At just over 3.5m long, the original Civic may be small, but step inside, and it feels surprisingly airy, thanks to that 1970s trait of wafer-thin windscreen pillars, and the lack of a centre console. Lots of bright painted metal also help with the impression of roominess, but don’t do much for the ‘Deluxe’ designation. We’re so used to every inch of modern car interiors covered in some sort of tactile material in 2018, we forget how sparse even ‘luxury’-trimmed cars of yesteryear were.
There are some nice touches, though. Spindly column stalks sprouting from the steering column control the lights and wipers, door handles have a sliding button to lock, and the blue-faced dials in their cute separate binnacle perched atop the ‘wood’-faced dashboard are seemingly at odds colour-wise with the rest of the car. One thing which isn’t out of place is a quality feel, something which has largely sustained to Civics of today.
Outside, the distinctive indicators peep out from above the front bumper, while the rear numberplate light blocks are another Mk 1 Civic trademark. Heck, there are even hexagonal grille inlays, long before the Volkswagen Golf GTI used them. More pint-sized pointers to the little Civic’s petite personality are the red-badged steel wheels: at only 12 inches they’re tiny, but, as the car itself is so small and, at just 700kg, light, they’re perfectly in proportion.
Start up the 1.2-litre, four-cylinder, all-aluminium crossflow engine, and you’ve got 50bhp at your disposal. That’s usefully more than early versions of its contemporary Fiat 127, Ford Fiesta, Peugeot 104 or Volkswagen Polo rivals, and the Civic bowls along quite happily, its wand-like gearstick slicing through its four-ratio gate.

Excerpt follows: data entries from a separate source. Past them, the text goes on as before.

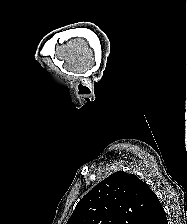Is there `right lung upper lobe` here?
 Returning <instances> with one entry per match:
<instances>
[{
  "label": "right lung upper lobe",
  "instance_id": "1",
  "mask_svg": "<svg viewBox=\"0 0 187 224\" xmlns=\"http://www.w3.org/2000/svg\"><path fill=\"white\" fill-rule=\"evenodd\" d=\"M165 219L148 185L133 174L118 171L77 203L66 224H162Z\"/></svg>",
  "mask_w": 187,
  "mask_h": 224
}]
</instances>
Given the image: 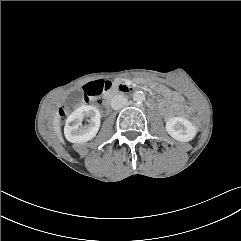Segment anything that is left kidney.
<instances>
[{"instance_id":"obj_1","label":"left kidney","mask_w":241,"mask_h":241,"mask_svg":"<svg viewBox=\"0 0 241 241\" xmlns=\"http://www.w3.org/2000/svg\"><path fill=\"white\" fill-rule=\"evenodd\" d=\"M166 130L171 137L181 142L191 141L197 133L192 122L183 117L170 118L166 122Z\"/></svg>"}]
</instances>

If original buyers wanted more pep and practicality, the 1500 Civic pleased with 70bhp and a four-door body. The larger-engined and more powerful Civic could also be ordered with the comedically-named ‘Hondamatic’ two-speed semi-automatic transmission, which was another technological breakthrough few rivals could match.
There was even an estate (or ‘Van’) version in selected markets, while the go-faster RS – ‘Road Sailing’ – with its overdrive-equipped four-speed gearbox, twin carbs and semi-bucket seats was a kind of precursor to the Type R. Out on the road though, partly because of its rarity in 2018 and this Deluxe’s eye-popping colour, Honda UK’s Mk 1 Civic turns as many heads as a modern-day NSX supercar.

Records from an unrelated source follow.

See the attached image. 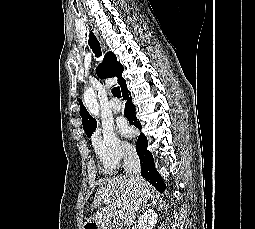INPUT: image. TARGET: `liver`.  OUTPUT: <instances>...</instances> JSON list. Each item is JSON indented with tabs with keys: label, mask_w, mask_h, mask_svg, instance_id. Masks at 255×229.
Masks as SVG:
<instances>
[{
	"label": "liver",
	"mask_w": 255,
	"mask_h": 229,
	"mask_svg": "<svg viewBox=\"0 0 255 229\" xmlns=\"http://www.w3.org/2000/svg\"><path fill=\"white\" fill-rule=\"evenodd\" d=\"M154 198L152 186L141 176L120 175L114 178L103 179L95 194L92 207L98 208L89 222L102 225L109 223L116 212L117 203H120L124 213V225L129 227L135 218V213L141 206H146L148 200ZM110 202L105 203L106 200ZM104 204L105 206L101 207Z\"/></svg>",
	"instance_id": "1"
}]
</instances>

A joy to drive, the heroic Honda hatch has crisp controls and thanks to its still-new-in-1972 transverse engine, front-wheel drive, independent suspension layout, scoots through traffic cheekily. Heroic? Why not? It may not be a rev-hungry, VTEC-screaming Type R, but this 1970s pocket-sized Japanese yellow car played a more significant part in Honda’s history.
The first-generation Civic launched Honda as a mass-market car brand in the UK. In a neat twist of synchronicity, the latest tenth-generation of the Japanese family hatchback is built in Swindon, the first Civic having rolled off the Wiltshire lines in 1994. And while it’s perhaps not quite so groundbreaking as its original forebear, the latest Civic packs just as much technical know-how under its sharply-creased and love-it or loathe-it looks.

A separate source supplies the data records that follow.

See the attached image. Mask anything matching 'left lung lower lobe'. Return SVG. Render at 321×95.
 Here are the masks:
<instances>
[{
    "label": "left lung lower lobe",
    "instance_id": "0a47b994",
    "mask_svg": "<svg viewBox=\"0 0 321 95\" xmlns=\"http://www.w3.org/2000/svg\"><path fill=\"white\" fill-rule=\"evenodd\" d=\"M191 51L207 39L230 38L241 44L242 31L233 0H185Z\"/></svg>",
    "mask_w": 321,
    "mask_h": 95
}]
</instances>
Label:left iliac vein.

Lightweight and bristling with engineering prowess: the cute-as-a-button Mk 1 Civic laid the foundations to Honda’s four-wheeled presence on these shores. While those principles have been instilled in the company’s products ever since, it’s all thanks to that Lilliputian hatchback that there is a presence here at all. It has more than performed its Civic duty.